→ **Extract provided**
*** Block opens ***

In this fourth adventure of The Lost and Founds, beneath the sweltering summer sun and the six billion midnight stars, one truth emerges, searing itself on their hearts: in the desert, everything burns.


Review: I must admit–I am not very clever, not when it comes to riddles or subtle clues. For some reason, while I can often suss out who the bad guy is in a mystery novel, I really do very poorly at picking up clues in any other form of writing. For this reason, I hesitated to review the latest novel in Edmond Manning’s Lost and Founds series, King John. I was afraid I could not do it justice–not give it the credit it deserved as being a clever and multi-layered work of fiction. With these thoughts in the back of my mind I moved on, knowing full well I would read this lyrically beautiful piece of fiction–whether for the purposes of reviewing it or not. There is a good reason for this. You see, I am a “kingite”, a hardcore fan of this series and this author. And, yes, I just made that title “kingite” up, and I rather like it!

So, here would be the place I attempt to provide a succinct synopsis of this incredible tome that spans a mere few days but feels as though it has exposed more raw emotional material than ever before. Returning to the place where he has truly felt at home for the only time in his life, Vin partakes of the Burning Man festival held in the Black Rock Desert in Nevada, a seven day exploration of self expression that has few boundaries and is geared toward inclusion, self-reliance, and the idea that they will leave no trace of themselves after the end of their time in the desert. Everything that can burns in the end, including the gigantic man who is built to herald in the event and mark its closing.

*** Block closes ***

→ **Records shown**
*** Block opens ***

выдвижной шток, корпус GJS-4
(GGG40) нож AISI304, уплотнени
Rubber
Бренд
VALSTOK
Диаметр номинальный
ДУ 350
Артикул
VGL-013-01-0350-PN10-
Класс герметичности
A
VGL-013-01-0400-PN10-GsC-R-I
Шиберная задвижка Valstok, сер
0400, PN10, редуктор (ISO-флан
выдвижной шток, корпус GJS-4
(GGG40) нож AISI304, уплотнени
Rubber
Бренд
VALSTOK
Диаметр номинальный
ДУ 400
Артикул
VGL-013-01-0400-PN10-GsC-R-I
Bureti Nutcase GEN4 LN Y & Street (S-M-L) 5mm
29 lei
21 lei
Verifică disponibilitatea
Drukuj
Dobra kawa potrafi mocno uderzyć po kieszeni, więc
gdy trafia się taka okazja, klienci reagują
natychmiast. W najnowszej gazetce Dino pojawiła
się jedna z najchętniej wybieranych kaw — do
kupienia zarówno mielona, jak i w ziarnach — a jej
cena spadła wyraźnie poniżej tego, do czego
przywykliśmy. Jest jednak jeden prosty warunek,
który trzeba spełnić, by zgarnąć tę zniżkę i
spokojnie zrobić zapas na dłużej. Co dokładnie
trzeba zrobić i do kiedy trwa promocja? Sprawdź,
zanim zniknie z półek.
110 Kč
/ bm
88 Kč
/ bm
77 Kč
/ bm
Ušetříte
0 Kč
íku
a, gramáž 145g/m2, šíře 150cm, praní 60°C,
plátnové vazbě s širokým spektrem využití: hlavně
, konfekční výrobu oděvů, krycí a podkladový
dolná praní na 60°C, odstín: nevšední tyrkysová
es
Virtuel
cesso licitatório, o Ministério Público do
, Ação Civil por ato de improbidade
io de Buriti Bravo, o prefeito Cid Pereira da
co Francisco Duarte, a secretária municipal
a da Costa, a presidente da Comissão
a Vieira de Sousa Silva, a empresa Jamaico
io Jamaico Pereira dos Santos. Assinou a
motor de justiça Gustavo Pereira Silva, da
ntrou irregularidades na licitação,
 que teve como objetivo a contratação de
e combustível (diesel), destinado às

*** Block closes ***

→ **Assignment**
Transcribe the book review from "In this fourth" up to and including "desert, everything burns.". The records aren't needed for any of this.

→ **Response**
In this fourth adventure of The Lost and Founds, beneath the sweltering summer sun and the six billion midnight stars, one truth emerges, searing itself on their hearts: in the desert, everything burns.